Es ist ein Moment, der fast zu absurd scheint, um real zu sein: Das Repräsentantenhaus der Vereinigten Staaten debattiert nicht über Krieg oder Frieden, nicht über Inflation oder Bildung, sondern über Elmo. Über Big Bird, den in Deutschland als Bibo bekannten gelben Vogel der Sesamstraße. Und über die Frage, ob eine Nation, die sich als führend in Technologie und Freiheit begreift, ihre öffentlich-rechtlichen Medien noch braucht. Mit knapper Mehrheit beschlossen die Republikaner am Donnerstag massive Kürzungen im Rahmen der von Elon Musk mitkonzipierten DOGE-Agenda. 9,4 Milliarden US-Dollar sollen gestrichen werden – darunter allein eine Milliarde für PBS und NPR, die tragenden Säulen des amerikanischen Bildungs- und Informationsfernsehens. Programme wie „Sesame Street“, die seit 1969 Kinder generationsübergreifend geprägt haben, stehen plötzlich zur Disposition. Nicht, weil sie irrelevant wären. Sondern weil sie ideologisch nicht ins Weltbild der neuen Rechten passen.

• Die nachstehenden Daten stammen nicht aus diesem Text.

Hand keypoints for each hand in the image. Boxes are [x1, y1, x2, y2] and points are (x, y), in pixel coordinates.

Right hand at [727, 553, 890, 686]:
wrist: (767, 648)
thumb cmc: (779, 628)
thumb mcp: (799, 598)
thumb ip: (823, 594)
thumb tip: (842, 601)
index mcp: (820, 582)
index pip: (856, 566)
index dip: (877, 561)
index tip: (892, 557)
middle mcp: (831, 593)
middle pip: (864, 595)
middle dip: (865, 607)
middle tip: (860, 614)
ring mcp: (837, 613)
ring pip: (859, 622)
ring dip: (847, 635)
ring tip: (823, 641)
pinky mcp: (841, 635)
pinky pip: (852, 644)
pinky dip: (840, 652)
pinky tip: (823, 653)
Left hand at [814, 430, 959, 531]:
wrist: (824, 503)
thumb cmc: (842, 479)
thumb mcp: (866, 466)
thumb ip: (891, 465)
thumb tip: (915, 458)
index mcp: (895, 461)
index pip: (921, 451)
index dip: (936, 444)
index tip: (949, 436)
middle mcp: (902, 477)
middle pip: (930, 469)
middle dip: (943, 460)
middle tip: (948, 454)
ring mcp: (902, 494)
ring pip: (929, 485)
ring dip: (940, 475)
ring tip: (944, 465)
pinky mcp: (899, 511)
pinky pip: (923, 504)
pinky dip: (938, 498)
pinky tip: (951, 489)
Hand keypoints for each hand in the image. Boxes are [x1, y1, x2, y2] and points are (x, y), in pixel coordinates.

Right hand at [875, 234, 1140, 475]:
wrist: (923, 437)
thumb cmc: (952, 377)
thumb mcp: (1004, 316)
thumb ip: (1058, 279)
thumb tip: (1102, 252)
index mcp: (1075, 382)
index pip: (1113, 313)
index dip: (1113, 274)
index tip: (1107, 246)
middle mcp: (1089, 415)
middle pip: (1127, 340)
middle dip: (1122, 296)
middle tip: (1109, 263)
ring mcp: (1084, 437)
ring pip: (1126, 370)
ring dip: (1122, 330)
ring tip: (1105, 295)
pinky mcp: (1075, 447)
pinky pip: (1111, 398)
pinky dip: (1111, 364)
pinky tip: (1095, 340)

Was wie eine Haushaltssanierung verkauft wird, ist in Wahrheit ein Angriff auf das kulturelle Gedächtnis einer Nation. Wer Big Bird streicht, streicht nicht nur ein Fernsehprogramm – sondern ein Stück kollektiver Kindheit, das Werte wie Vielfalt, Neugier und Mitgefühl vermittelt hat. Und wer glaubt, es gehe hier nur um Budgetzahlen, der übersieht die Symbolik: Trump, Musk und ihre Verbündeten legen die Axt an eine Institution, die sich ihrem Deutungsmonopol entzieht.

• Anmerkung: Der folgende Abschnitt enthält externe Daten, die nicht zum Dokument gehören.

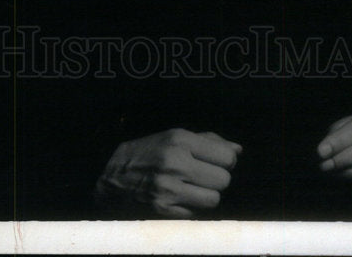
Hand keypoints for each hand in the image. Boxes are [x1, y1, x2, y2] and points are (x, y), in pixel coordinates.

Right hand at [94, 128, 241, 217]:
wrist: (113, 176)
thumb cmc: (149, 152)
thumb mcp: (174, 136)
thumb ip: (209, 141)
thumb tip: (238, 150)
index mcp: (180, 140)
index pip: (226, 158)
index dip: (226, 162)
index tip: (217, 163)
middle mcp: (175, 163)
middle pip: (223, 180)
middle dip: (218, 179)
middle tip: (204, 176)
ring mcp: (169, 189)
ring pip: (213, 200)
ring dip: (208, 196)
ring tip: (194, 188)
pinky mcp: (163, 210)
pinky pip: (197, 214)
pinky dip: (194, 208)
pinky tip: (182, 199)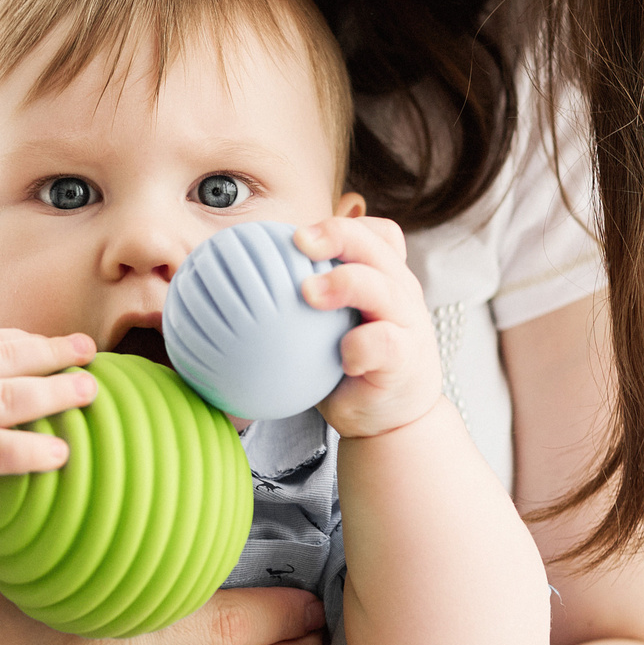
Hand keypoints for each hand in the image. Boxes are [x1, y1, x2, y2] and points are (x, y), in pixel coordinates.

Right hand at [0, 329, 95, 531]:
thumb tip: (34, 351)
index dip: (37, 342)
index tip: (74, 346)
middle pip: (8, 359)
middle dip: (53, 355)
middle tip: (90, 356)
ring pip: (10, 398)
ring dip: (54, 393)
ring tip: (87, 392)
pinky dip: (32, 449)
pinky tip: (60, 454)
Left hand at [292, 216, 440, 438]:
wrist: (391, 420)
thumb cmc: (351, 367)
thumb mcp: (330, 326)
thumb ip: (307, 300)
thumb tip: (236, 285)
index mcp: (382, 278)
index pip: (373, 233)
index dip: (340, 225)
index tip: (297, 235)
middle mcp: (399, 292)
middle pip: (375, 245)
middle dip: (336, 234)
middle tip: (298, 241)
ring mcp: (407, 324)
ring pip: (382, 287)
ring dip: (344, 282)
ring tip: (308, 293)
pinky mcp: (405, 360)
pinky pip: (385, 342)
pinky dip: (360, 346)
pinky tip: (341, 358)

Der Präsident ließ keinen Zweifel daran, dass es ihm nicht um Effizienz, sondern um Abrechnung geht. „PBS und NPR sind eine Katastrophe der radikalen Linken“, schrieb Trump. Das Echo war laut, aber nicht geschlossen: Einige republikanische Abgeordnete stimmten dagegen, darunter Mark Amodei, der warnte, dass man so den Menschen in ländlichen Regionen „den Zugang zur Welt“ nehme. Und dann stand da Hakeem Jeffries, Oppositionsführer im Repräsentantenhaus, mit einer Elmo-Puppe in der Hand – und hielt eine Rede, die zwischen Absurdität und Tragik oszillierte. Nein, es ging nicht nur um Puppen. Es ging um das, was diese Puppen für viele bedeuten: eine Kindheit, in der Information nicht verkauft, sondern geteilt wurde. Eine Zeit, in der Medien noch als Brücke dienten, nicht als Keule.

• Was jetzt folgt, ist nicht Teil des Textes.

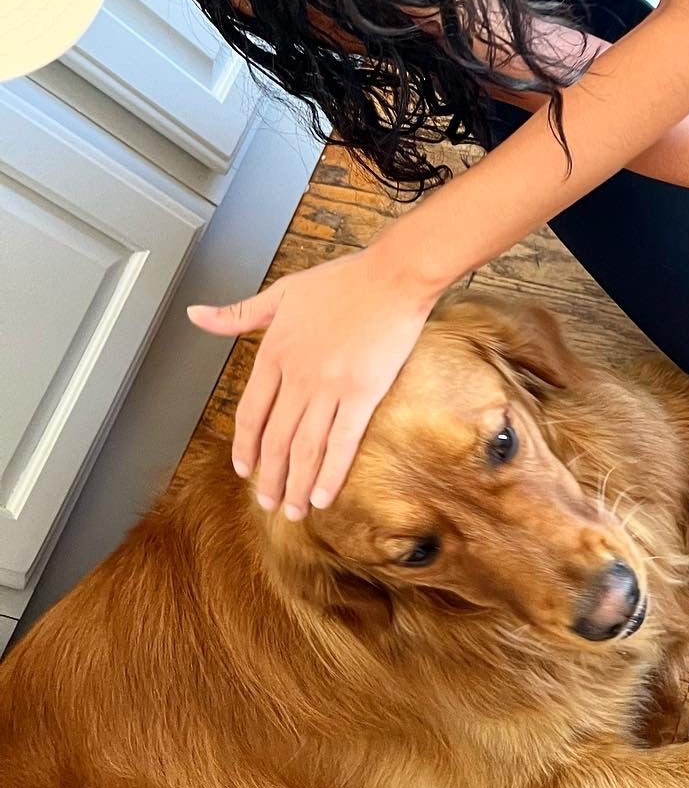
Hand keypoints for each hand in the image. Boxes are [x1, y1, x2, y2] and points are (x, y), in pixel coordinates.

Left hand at [187, 246, 439, 518]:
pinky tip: (325, 496)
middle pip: (276, 440)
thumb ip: (239, 313)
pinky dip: (331, 474)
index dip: (245, 447)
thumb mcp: (283, 291)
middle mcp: (297, 376)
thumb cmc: (344, 279)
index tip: (245, 470)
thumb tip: (195, 315)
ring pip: (305, 448)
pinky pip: (342, 442)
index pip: (250, 414)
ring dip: (296, 485)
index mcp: (275, 353)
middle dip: (270, 478)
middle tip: (268, 503)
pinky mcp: (363, 394)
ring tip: (293, 511)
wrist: (393, 276)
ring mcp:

Es ist ein Kulturkampf, geführt mit Zahlenkolonnen – aber gemeint ist das Herz der Gesellschaft. Und wieder einmal sind es die Schwächsten, die dabei übersehen werden: Kinder, die nicht wählen können, aber zuschauen müssen, wie ihr Fenster zur Welt geschlossen wird. Big Bird hat keine Lobby. Doch sein Verschwinden sagt mehr über den Zustand der Demokratie aus als jede Haushaltsdebatte.